**WORK ORDER**: Look for the string "turystyczny" in the listing below and copy every line in which it appears.

**RECORDS PROVIDED**:
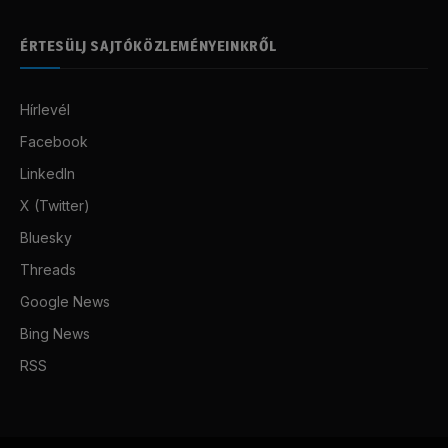
ÉRTESÜLJ SAJTÓKÖZLEMÉNYEINKRŐL
Hírlevél
Facebook
LinkedIn
X (Twitter)
Bluesky
Threads
Google News
Bing News
RSS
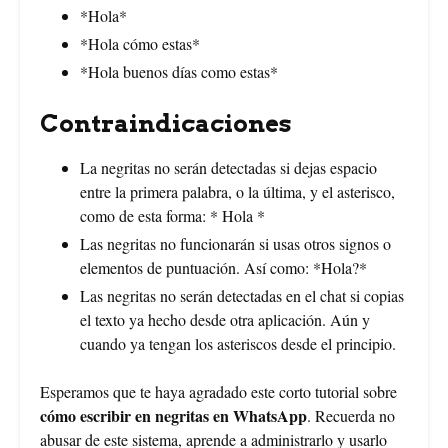
*Hola*
*Hola cómo estas*
*Hola buenos días como estas*
Contraindicaciones
La negritas no serán detectadas si dejas espacio
entre la primera palabra, o la última, y el asterisco,
como de esta forma: * Hola *
Las negritas no funcionarán si usas otros signos o
elementos de puntuación. Así como: *Hola?*
Las negritas no serán detectadas en el chat si copias
el texto ya hecho desde otra aplicación. Aún y
cuando ya tengan los asteriscos desde el principio.
Esperamos que te haya agradado este corto tutorial sobre
cómo escribir en negritas en WhatsApp
. Recuerda no
abusar de este sistema, aprende a administrarlo y usarlo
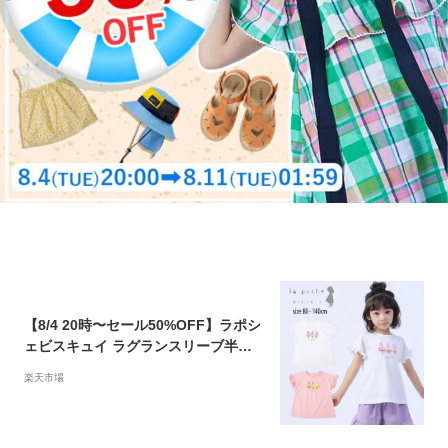
【8/4 20時〜セール50%OFF】ラポシ
ェビスキュイ ラグランスリーブ半袖T
シャツ (80cm-140cm) トップス 半袖
楽天市場
スイーツ リボン フリル かわいい 春
夏 ベビー キッズ 子供 女の子 La poc
he biscuit【lp23ms003】 【prs】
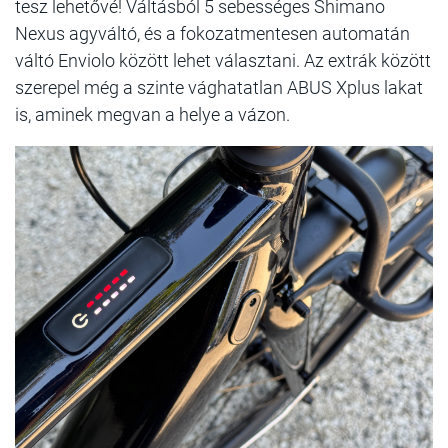
tesz lehetővé! Váltásból 5 sebességes Shimano
Nexus agyváltó, és a fokozatmentesen automatán
váltó Enviolo között lehet választani. Az extrák között
szerepel még a szinte vághatatlan ABUS Xplus lakat
is, aminek megvan a helye a vázon.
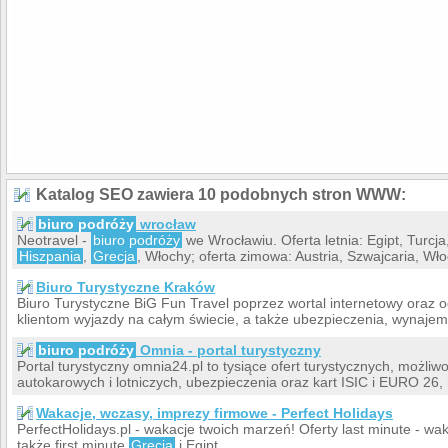
Katalog SEO zawiera 10 podobnych stron WWW:
biuro podróży
wrocław
Neotravel -
biuro podróży
we Wrocławiu. Oferta letnia: Egipt, Turcja
Hiszpania
,
Grecja
, Włochy; oferta zimowa: Austria, Szwajcaria, Wł
Biuro Turystyczne Kraków
Biuro Turystyczne BiG Fun Travel poprzez wortal internetowy oraz o
klientom wyjazdy na całym świecie, a także ubezpieczenia, wynajem p
biuro podróży
Omnia - portal turystyczny
Portal turystyczny omnia24.pl to tysiące ofert turystycznych, możliw
autokarowych i lotniczych, ubezpieczenia oraz kart ISIC i EURO 26, n
Wakacje, wczasy, imprezy firmowe - Perfect Holidays
PerfectHolidays.pl - wakacje twoich marzeń! Oferty last minute - wak
także first minute
Grecja
i Egipt.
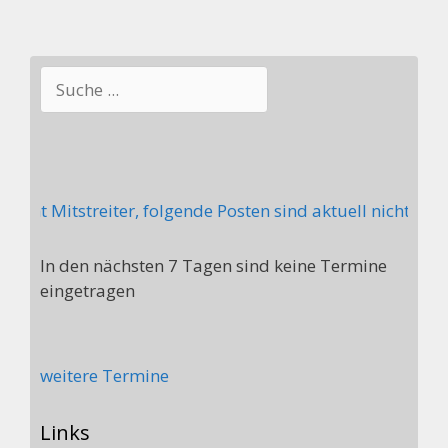
Suchen
ht Mitstreiter, folgende Posten sind aktuell nicht bese
In den nächsten 7 Tagen sind keine Termine
eingetragen
weitere Termine
Links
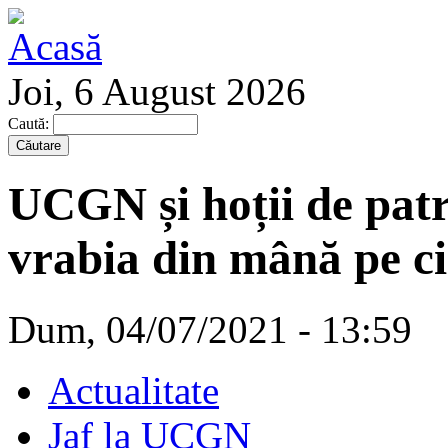
Joi, 6 August 2026
Caută:
UCGN și hoții de pat
vrabia din mână pe c
Dum, 04/07/2021 - 13:59
Actualitate
Jaf la UCGN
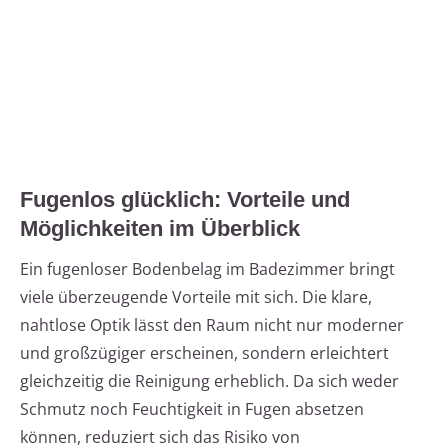
Fugenlos glücklich: Vorteile und
Möglichkeiten im Überblick
Ein fugenloser Bodenbelag im Badezimmer bringt
viele überzeugende Vorteile mit sich. Die klare,
nahtlose Optik lässt den Raum nicht nur moderner
und großzügiger erscheinen, sondern erleichtert
gleichzeitig die Reinigung erheblich. Da sich weder
Schmutz noch Feuchtigkeit in Fugen absetzen
können, reduziert sich das Risiko von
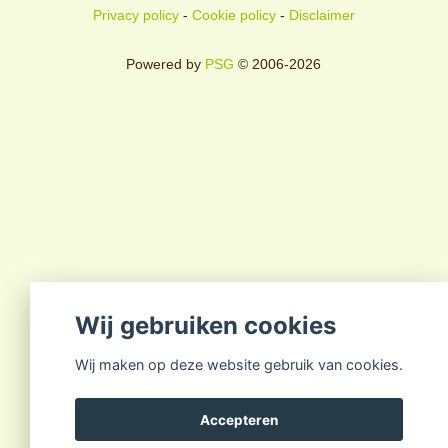
Privacy policy
-
Cookie policy
-
Disclaimer
Powered by
PSG
© 2006-2026
Wij gebruiken cookies
Wij maken op deze website gebruik van cookies.
Accepteren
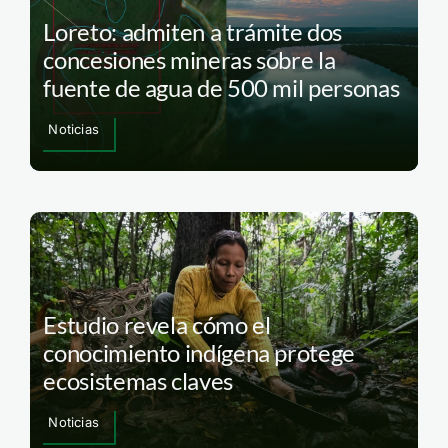
Loreto: admiten a trámite dos
concesiones mineras sobre la
fuente de agua de 500 mil personas
Noticias
Estudio revela cómo el
conocimiento indígena protege
ecosistemas claves
Noticias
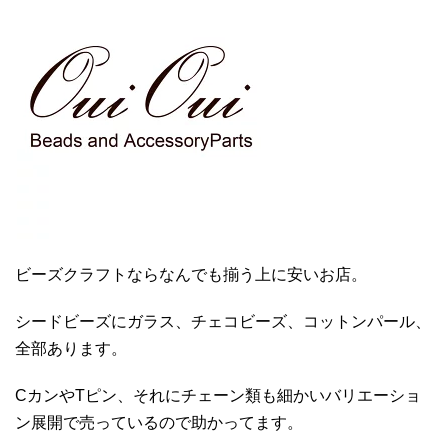
ビーズクラフトならなんでも揃う上に安いお店。
シードビーズにガラス、チェコビーズ、コットンパール、
全部あります。
CカンやTピン、それにチェーン類も細かいバリエーショ
ン展開で売っているので助かってます。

**RESULT**:
Omnia - portal turystyczny
Portal turystyczny omnia24.pl to tysiące ofert turystycznych, możliw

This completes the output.